RBG and me
This afternoon Himself and I went to the movies. We like to attend the show that starts about 4:00 in the afternoon. Today we saw "On the Basis of Sex," based on the early life of Ruth Bader Ginsburg. It was an excellent film and provided a lot of conversation on the drive home.
Mindful that I am in the deep-rose-color stage of life, according to Erikson, I'm aware that in the past two years I have done a lot of thinking about what my life has meant and how best to use the time that remains.
We'd seen the other RBG movie a couple of months ago, the documentary called, simply, "RBG," and I thought at that time about how much this woman has accomplished, and how many have benefitted from what she has done.
I've always been a behind-the-scenes kind of person. Organizations elect me secretary, to take the notes and preserve the record. Most of my jobs have been support roles -- secretary, dissertation typist, assistant to head of school -- and I have always relished being part of the lead person's success. At times old childhood messages ("You HAVE the ability. Why don't you do better/more?") gave me pause, making me wonder if there was something wrong with me that I didn't crave limelight. As a seminarian, I learned to construct and deliver a sermon and became very good at both, but I never felt the call to preach and preside. I knew I belonged in a hospital setting, meeting folks at the bedside.

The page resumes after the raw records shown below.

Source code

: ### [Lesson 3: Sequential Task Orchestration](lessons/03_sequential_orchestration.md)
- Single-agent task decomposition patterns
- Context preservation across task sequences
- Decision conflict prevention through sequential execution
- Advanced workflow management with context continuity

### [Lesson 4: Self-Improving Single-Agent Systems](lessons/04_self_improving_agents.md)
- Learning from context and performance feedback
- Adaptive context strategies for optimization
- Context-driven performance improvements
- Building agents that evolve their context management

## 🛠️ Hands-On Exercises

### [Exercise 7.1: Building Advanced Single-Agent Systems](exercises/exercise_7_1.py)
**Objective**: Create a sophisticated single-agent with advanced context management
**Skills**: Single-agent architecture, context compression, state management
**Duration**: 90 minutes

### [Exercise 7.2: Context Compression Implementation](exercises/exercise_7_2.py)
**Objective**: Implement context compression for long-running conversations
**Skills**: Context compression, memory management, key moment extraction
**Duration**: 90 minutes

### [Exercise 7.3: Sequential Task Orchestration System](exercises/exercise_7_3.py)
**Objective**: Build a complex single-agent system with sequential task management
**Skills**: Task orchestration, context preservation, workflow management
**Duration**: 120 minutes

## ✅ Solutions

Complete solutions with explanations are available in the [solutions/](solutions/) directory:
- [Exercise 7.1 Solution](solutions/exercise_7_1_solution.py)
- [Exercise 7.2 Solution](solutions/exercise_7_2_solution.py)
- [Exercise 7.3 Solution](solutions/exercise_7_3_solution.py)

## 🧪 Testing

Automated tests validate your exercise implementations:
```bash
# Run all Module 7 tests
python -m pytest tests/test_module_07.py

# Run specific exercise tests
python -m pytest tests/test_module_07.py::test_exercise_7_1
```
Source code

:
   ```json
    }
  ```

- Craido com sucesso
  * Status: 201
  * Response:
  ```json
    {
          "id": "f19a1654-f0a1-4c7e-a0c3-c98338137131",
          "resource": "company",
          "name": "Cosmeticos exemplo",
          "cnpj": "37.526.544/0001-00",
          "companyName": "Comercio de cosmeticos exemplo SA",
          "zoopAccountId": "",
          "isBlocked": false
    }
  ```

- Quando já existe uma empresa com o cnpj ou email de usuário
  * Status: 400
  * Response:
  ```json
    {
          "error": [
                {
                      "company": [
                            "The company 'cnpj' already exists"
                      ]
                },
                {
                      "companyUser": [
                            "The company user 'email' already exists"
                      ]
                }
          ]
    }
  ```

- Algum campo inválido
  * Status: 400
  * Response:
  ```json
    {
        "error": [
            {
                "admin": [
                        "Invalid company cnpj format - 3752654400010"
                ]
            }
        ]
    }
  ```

Most of us are not granted the "big picture" accomplishments, such as those of Mrs. Ginsburg. Some of us supported the triumphs of others or made our own smaller differences. My husband, an architect, designed buildings -- most importantly (in my view) a wonderful addition to our church -- that will live on long after we are gone. Basically a quiet man, he doesn't talk about how he feels about that. To me, it is a "medium picture" accomplishment. My own are of the "very small picture" variety: As a hospital chaplain, I held and listened to individuals beset by grave illness or unexpected loss. I am convinced that the world needs all of our accomplishments for good, from the ones that impact thousands of people to those that help far fewer. Some of us serve on the Supreme Court; others throw starfish back into the ocean.